While there’s a baseline of foods that are known to create an inflammation, such as the foods I listed earlier, the specifics of food sensitivities are unique to the individual. There’s really no such thing as an average patient with autoimmunity. Through the process, some will discover a sensitivity to eggs or other foods, while others won’t. Often we think of tomatoes, eggplant, peppers — the nightshade family — as healthy foods, but for those with autoimmune conditions they have been known to contribute to pain and inflammation.
So what foods are good for patients with autoimmune and inflammatory conditions?
That’s always the burning question – given all of the foods and food groups we eliminate, what’s left?

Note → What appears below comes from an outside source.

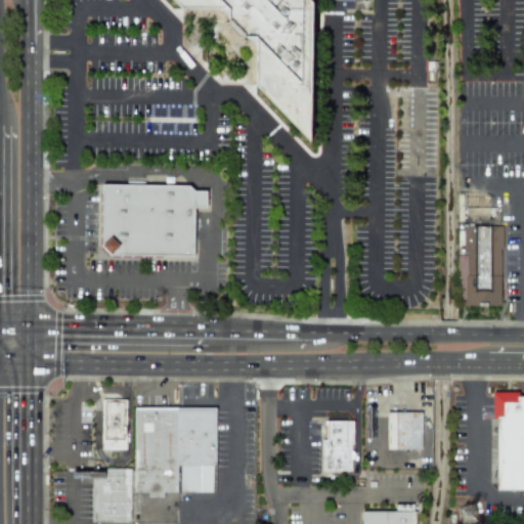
[(170,0),(311,0),(309,142),(254,86),(254,45),(218,9),(179,9),(170,0)]
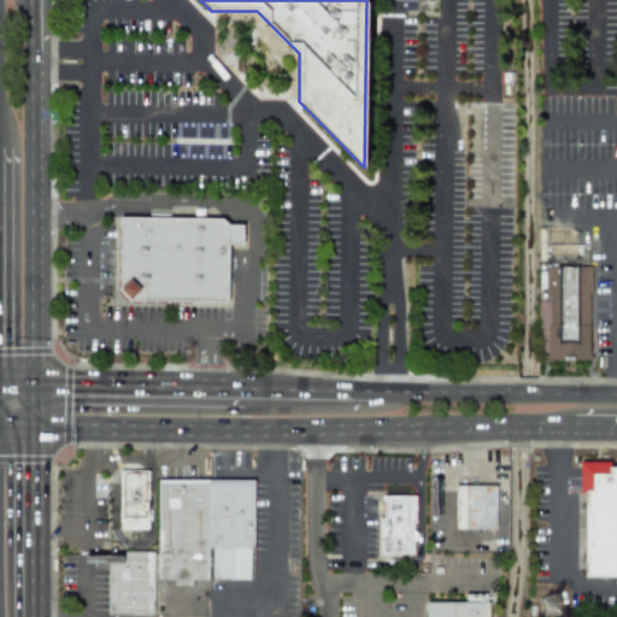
[(129,300),(119,289),(121,218),(223,219),(229,225),(242,225),(242,244),(228,244),(227,300),(129,300)]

Certainly during this elimination phase of the diet, the dietary cuts are deep but I always assure our patients that the objective here is that in a few short weeks, we begin to reintroduce foods and food groups in order to design the broadest possible diet while still keeping inflammatory markers down and optimizing weight, if that’s a concern.
So the focus of meals becomes an abundance of non-starchy vegetables such as broccoli, cauliflower and leafy greens, as well as clean-sourced animal proteins such as wild-caught fish, grass-fed beef, pasture-raised chicken, and the inclusion of healthy fats, like avocado, coconut oil, olive oil, and a modest amount of starch from sweet potatoes, parsnips and squash. That doesn’t sound so bad, right?

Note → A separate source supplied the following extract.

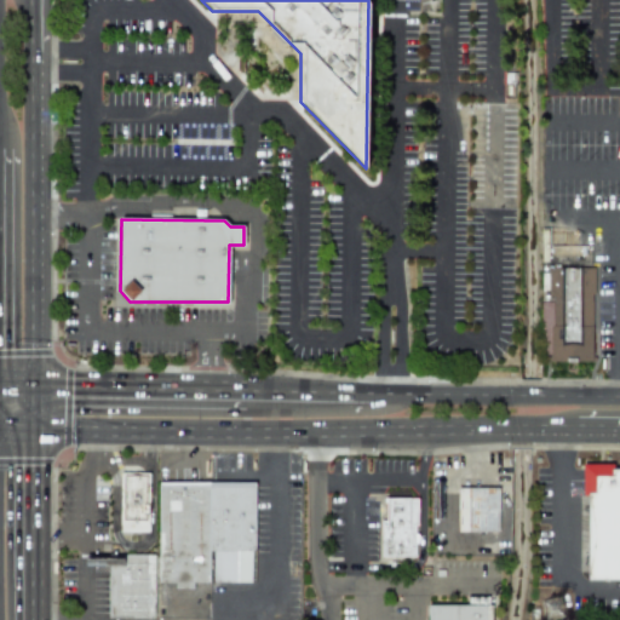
[(595,360),(550,361),(549,268),(593,268),(595,360)]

Are there foods that actually decrease inflammation?
I always like to see lots of the anti-inflammatory Omega-3s in the diet — so that’s wild-caught fatty fish, flaxseed, chia seeds and walnuts, assuming there’s no sensitivity. I like leafy greens like spinach, collards and kale, and olive oil and low glycemic fruits, such as organic strawberries, blueberries, cherries. All the fruits we love as we approach summer. And of course, an elimination of processed foods which comprise much of the standard American diet.
What do you tell patients who have to feed kids at home or who just don’t like to cook?
Naturally, I would recommend everyone find something, anything, they enjoy about home meal preparation. The healthiest among us prepare most of their meals at home. Batch cooking can be a real time saver. Pick an afternoon and establish an enjoyable food prep routine. I have a well-established Sunday ritual. I plan, shop, clean, chop, and prep a variety of roasted or raw vegetables, meats and some starchy vegetables. I place each in a glass container and refrigerate. That way, I have a variety of ready-to-go components so when hunger strikes, I just heat veggies and meats, with a bit of starch and I’m good to go. Kids can choose their favorites and you can put together a quick meal for their individual tastes.
If patients aren’t into cooking at all, one of the luxuries of living in L.A or any other major city. is that we have an abundance of meal delivery services that are consistent with this kind of anti-inflammatory eating. So that’s always an option.
Why do you love what you do?
Outside of family life, I get a lot of fulfillment from the work that I do in being able to empower patients who live with the uncertainty that comes with an autoimmune diagnosis. There’s a strength that comes from being able to exert greater control over our health with dietary and lifestyle interventions rather than relying solely on medications. I believe that my education coupled with my clinical and personal experience makes me a sensitive partner in health for those with autoimmunity.